Melted Cherry Tomato Pasta Sauce Recipe

Ingredients:
Makes 3 quarts
1/4 c. fresh minced garlic
4 oz. *soffrito (or substitute a finely minced mix of 2 parts red onion to 1 part carrot and 1 part celery)
3 27 oz. cans cherry tomatoes (or substitute 4 pints fresh cherry tomatoes and 32 oz. can of crushed tomatoes)
1/2 bunch basil
1/2 bunch parsley
Salt, pepper, sugar, and chili flakes to taste
2 oz. extra virgin olive oil

* In Italian cuisine soffrito is a sautéed mixture of chopped onions, celery, carrots, and seasonings

Directions:
In a heavy-bottomed sauce pan, gently sauté the garlic and soffrito in oil. Add the cherry tomatoes to the pan. Allow the mixture to gently stew for at least three hours over low heat. Stir periodically. After the second hour, tie herbs together so they can be removed later and add to the pan. When at the preferred consistency, add salt, sugar, pepper, and chili flakes to your liking. Remove the herbs. (For lasagna or pastas, the sauce should be thinner. For pizza or dipping sauce, it should be thicker.) Remove mixture from heat and stir in olive oil. Freeze, or refrigerate up to four days.

Serving Size = 1/2 cup
2 Weight Watchers Points per serving (2 WW Points)


Comments

  1. while the sauce was very sweet, the bitterness from skins and especially seeds was also quite pronounced. And suggestions for how to counter this?

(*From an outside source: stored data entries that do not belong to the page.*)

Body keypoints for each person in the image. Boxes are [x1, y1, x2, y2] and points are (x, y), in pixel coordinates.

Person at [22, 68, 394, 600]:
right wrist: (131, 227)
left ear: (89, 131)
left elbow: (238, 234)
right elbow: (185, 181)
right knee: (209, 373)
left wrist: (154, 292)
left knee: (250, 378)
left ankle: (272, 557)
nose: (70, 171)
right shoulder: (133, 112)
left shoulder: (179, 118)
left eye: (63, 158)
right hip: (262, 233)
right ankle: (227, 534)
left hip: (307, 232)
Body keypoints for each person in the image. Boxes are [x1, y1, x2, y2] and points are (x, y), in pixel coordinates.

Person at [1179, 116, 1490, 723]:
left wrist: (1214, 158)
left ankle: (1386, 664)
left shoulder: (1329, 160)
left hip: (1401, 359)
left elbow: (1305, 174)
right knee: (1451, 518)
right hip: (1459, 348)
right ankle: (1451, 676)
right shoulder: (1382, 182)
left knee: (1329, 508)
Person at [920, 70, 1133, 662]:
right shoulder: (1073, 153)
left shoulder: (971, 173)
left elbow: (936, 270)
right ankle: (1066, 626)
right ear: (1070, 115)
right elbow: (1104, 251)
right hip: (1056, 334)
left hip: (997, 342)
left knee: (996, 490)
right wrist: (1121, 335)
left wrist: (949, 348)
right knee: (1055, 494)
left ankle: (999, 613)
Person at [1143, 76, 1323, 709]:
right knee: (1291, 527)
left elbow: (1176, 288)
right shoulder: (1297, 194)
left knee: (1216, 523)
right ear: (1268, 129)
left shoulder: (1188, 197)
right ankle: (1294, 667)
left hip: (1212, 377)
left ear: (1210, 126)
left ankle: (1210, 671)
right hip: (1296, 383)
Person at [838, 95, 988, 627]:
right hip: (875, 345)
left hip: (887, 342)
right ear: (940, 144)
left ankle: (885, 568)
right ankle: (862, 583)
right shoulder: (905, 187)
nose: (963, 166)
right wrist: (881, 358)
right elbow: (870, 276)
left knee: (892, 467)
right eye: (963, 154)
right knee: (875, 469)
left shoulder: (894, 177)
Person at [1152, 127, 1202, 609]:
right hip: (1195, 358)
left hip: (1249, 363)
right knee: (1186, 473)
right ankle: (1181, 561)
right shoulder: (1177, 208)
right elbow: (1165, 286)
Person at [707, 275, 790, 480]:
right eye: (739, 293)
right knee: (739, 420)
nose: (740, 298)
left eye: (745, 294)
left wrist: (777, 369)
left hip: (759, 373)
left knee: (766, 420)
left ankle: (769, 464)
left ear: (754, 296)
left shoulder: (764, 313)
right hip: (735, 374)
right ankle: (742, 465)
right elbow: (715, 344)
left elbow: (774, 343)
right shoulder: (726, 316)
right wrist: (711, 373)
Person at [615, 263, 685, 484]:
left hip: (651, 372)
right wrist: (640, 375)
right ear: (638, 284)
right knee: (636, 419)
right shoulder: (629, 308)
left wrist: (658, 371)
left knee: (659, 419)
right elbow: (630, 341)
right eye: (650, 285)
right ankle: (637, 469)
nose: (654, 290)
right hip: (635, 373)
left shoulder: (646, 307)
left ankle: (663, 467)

    • You could try de-seeding the tomatoes before adding them into the recipe. It's a painstaking task, but if the flavor of the tomato skin really bothers you, it may be worth it. You could also try using a different type of tomato….I'd recommend a Roma Tomato. It won't change the WW Points value and it's easier to peel if you want to de-skin your tomatoes. Though it's not quite the exact same flavor as the cherry tomatoes. Hope that helps!